Cedar Rapids-based Ray & Associates — one of the largest national search firms for school leadership — has a higher-than average stay for superintendents it has placed, at about eight years. Ray & Associates President Molly Schwarzhoff attributes this to the firm’s relationship-building and “personal” approach.


“We find the right fit for the district,” she said.


Yet the number of people applying for these jobs — which open pay at a six-figure salary — is shrinking. Schwarzhoff said the number of applicants the firm receives for jobs is about half what it was five years ago.

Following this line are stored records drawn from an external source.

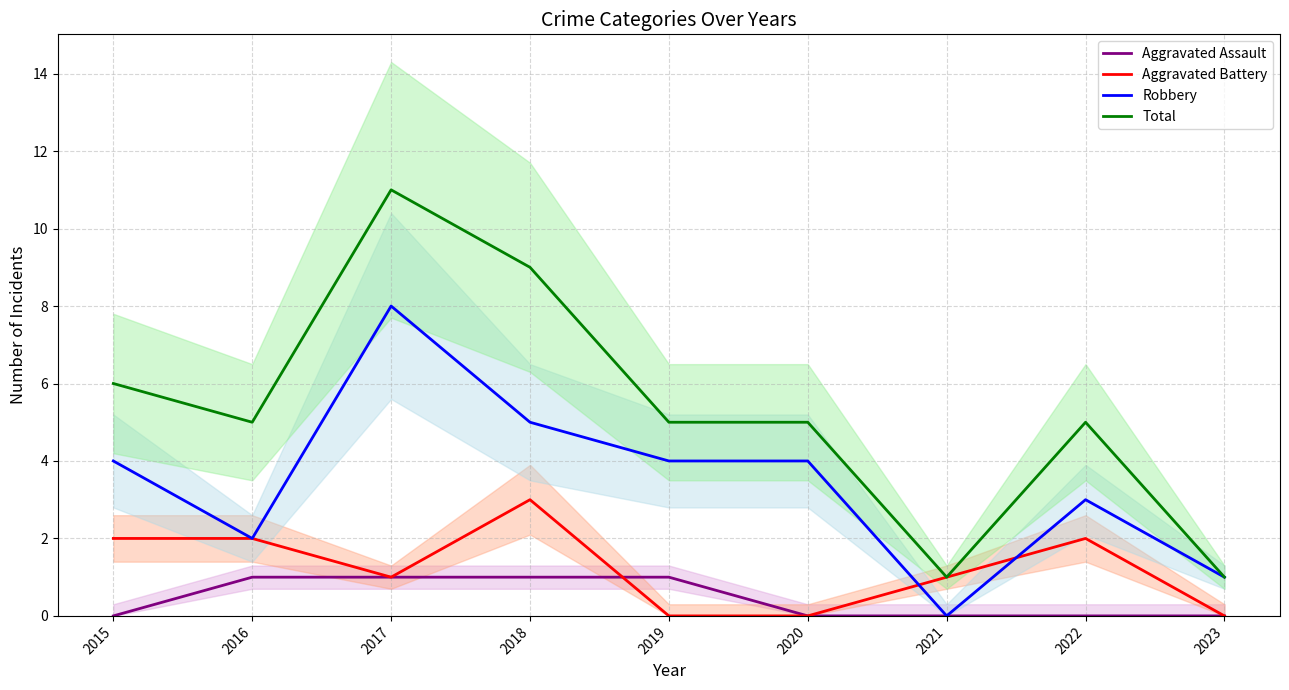

What is the difference between the maximum and minimum values in the Robbery series?

8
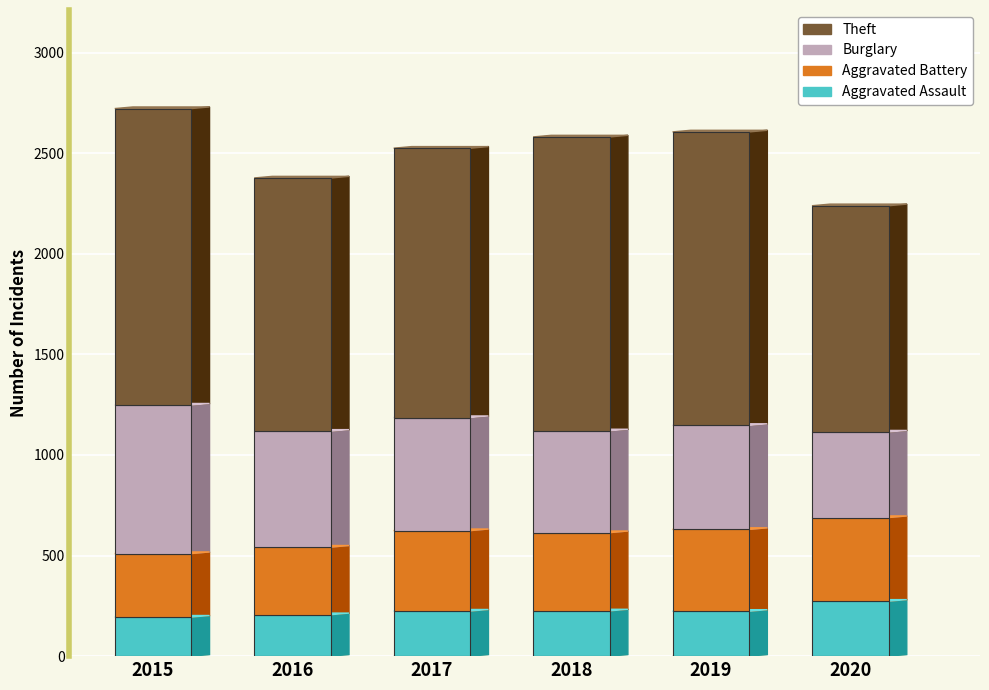

What is the difference between the maximum and second lowest values in the Aggravated Assault series?

67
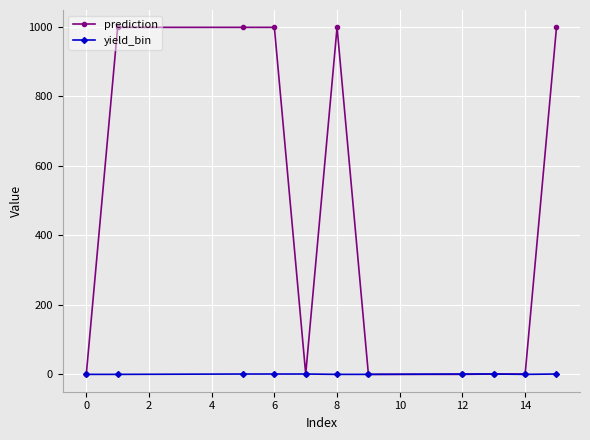

What are all the series names shown in the legend?

prediction, yield_bin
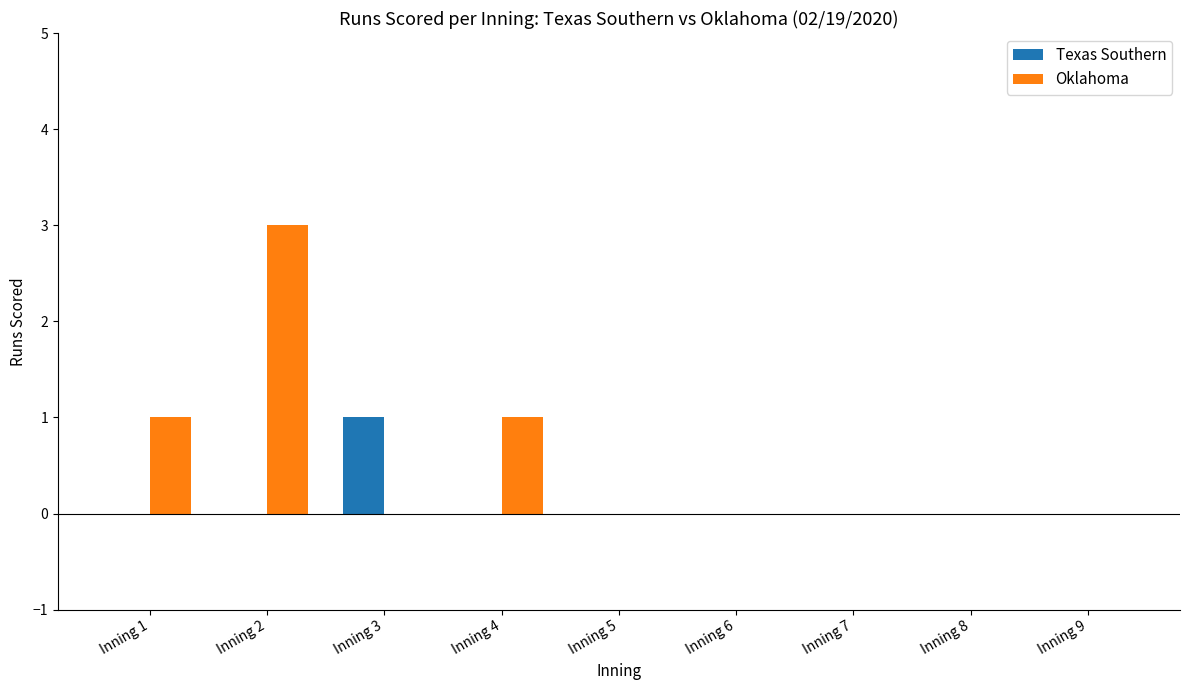

At which category does the chart reach its peak across all series?

Inning 2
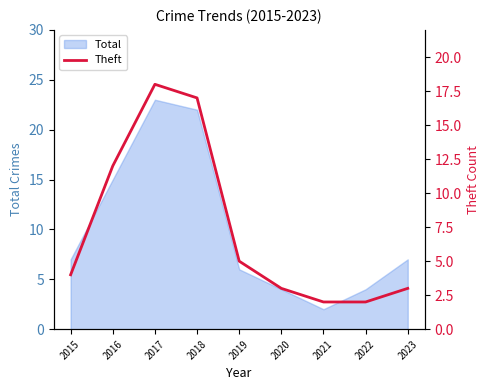

Reading left to right, extract all data points from this chart.

2015=4	2016=12	2017=18	2018=17	2019=5	2020=3	2021=2	2022=2	2023=3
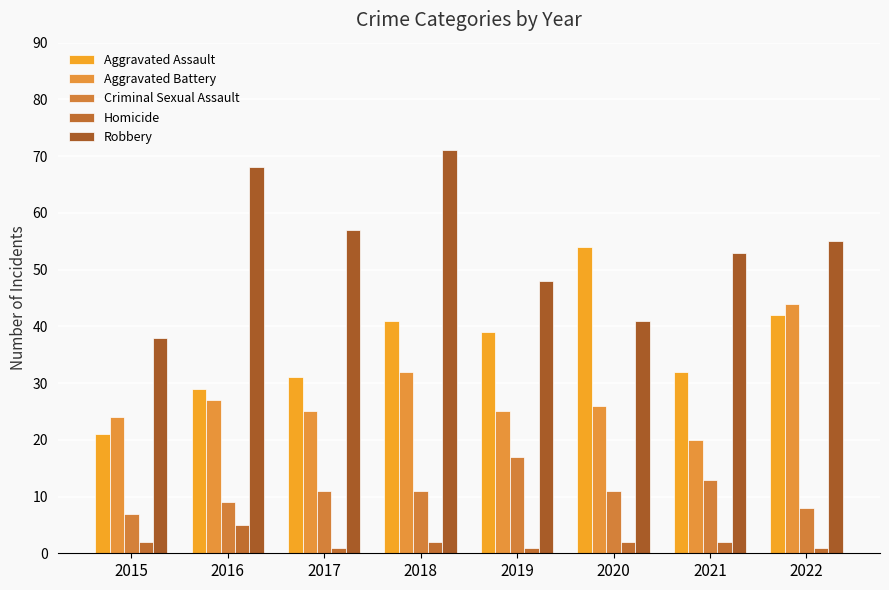

List the labels in order of Robbery value, smallest first.

2015, 2020, 2019, 2021, 2022, 2017, 2016, 2018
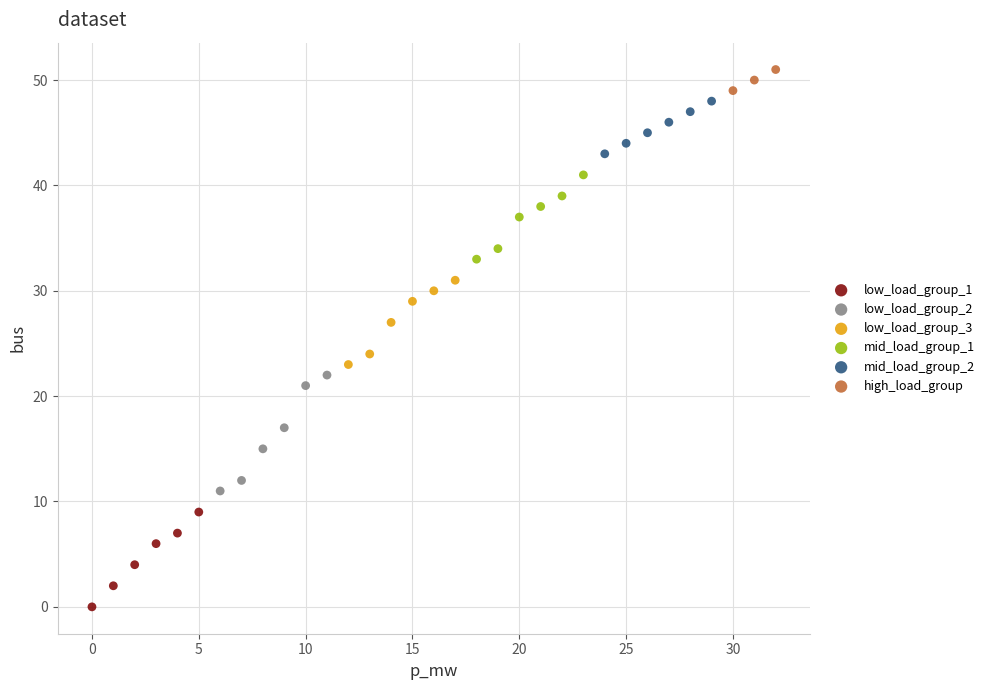

Which series reaches the maximum Y coordinate?

high_load_group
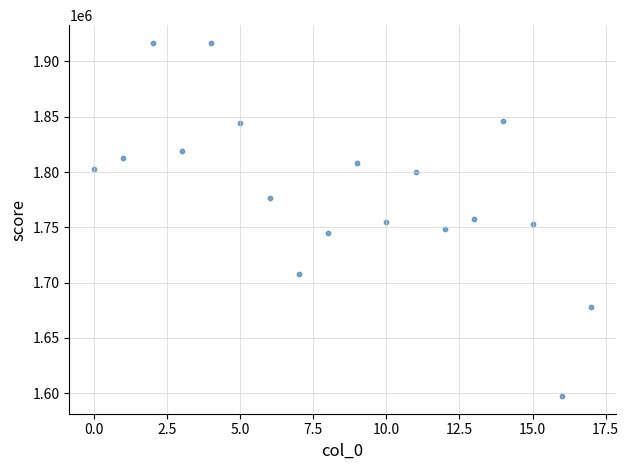

What is the range of Y values (max minus min)?

319444.2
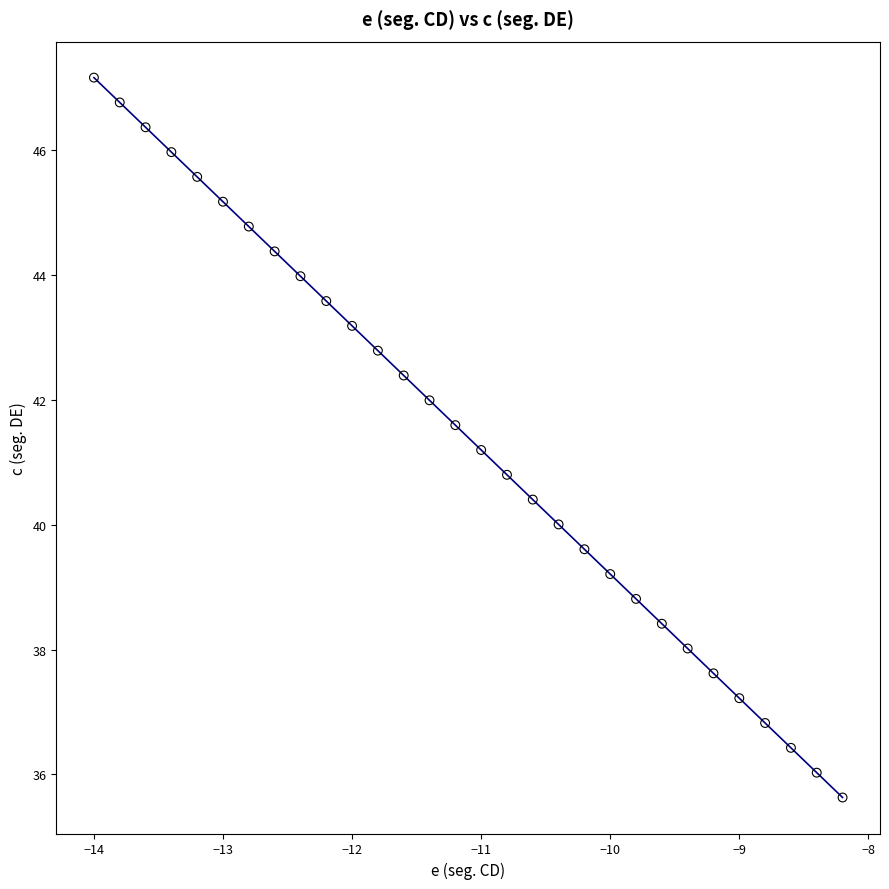

List the coordinates of all points as (Y, X) pairs, reading left to right.

(47.2, -14.0)  (46.8, -13.8)  (46.4, -13.6)  (46.0, -13.4)  (45.6, -13.2)  (45.2, -13.0)  (44.8, -12.8)  (44.4, -12.6)  (44.0, -12.4)  (43.6, -12.2)  (43.2, -12.0)  (42.8, -11.8)  (42.4, -11.6)  (42.0, -11.4)  (41.6, -11.2)  (41.2, -11.0)  (40.8, -10.8)  (40.4, -10.6)  (40.0, -10.4)  (39.6, -10.2)  (39.2, -10.0)  (38.8, -9.8)  (38.4, -9.6)  (38.0, -9.4)  (37.6, -9.2)  (37.2, -9.0)  (36.8, -8.8)  (36.4, -8.6)  (36.0, -8.4)  (35.6, -8.2)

An open K-12 superintendent position receives an average of 20 to 30 applicants, but Schwarzhoff said these positions used to see up to 70 applicants per opening before the pandemic began in 2020.


The majority of superintendents in Iowa originally are from in-state, but many are hired from neighboring states, Schwarzhoff said.


Candidates for school leadership positions also are trending younger.






“I’m 76, so back when I was a kid, the guy who stayed around the longest ended up being the superintendent,” said Rick Elliott, president of the Mount Vernon school board. “Nowadays people who have a career goal of being administrators prepare themselves for that. By the time they’re 40, they already have the education and have gone through several administrative roles — activities director, principal, associated superintendent.”


The Mount Vernon board used Ray & Associates to guide the search process to replace Batenhorst. The board hired Matthew Leeman, associate superintendent of the Clear Creek Amana Community School District, as the next leader in Mount Vernon. He begins July 1.


Elliot said Leeman will be tasked with difficult budget decisions, as many schools struggle financially amid declining enrollment and per-pupil state aid that fails to keep up with inflation. Elliot said there will be some “creative budgeting” in the coming years in the district.


“I sincerely hope we don’t have to cut any staff,” Elliot said. “We are very proud of our teachers, our administrative staff, supporting staff — nearly all of them who live in our community. We don’t want to lose jobs because of budgetary problems.”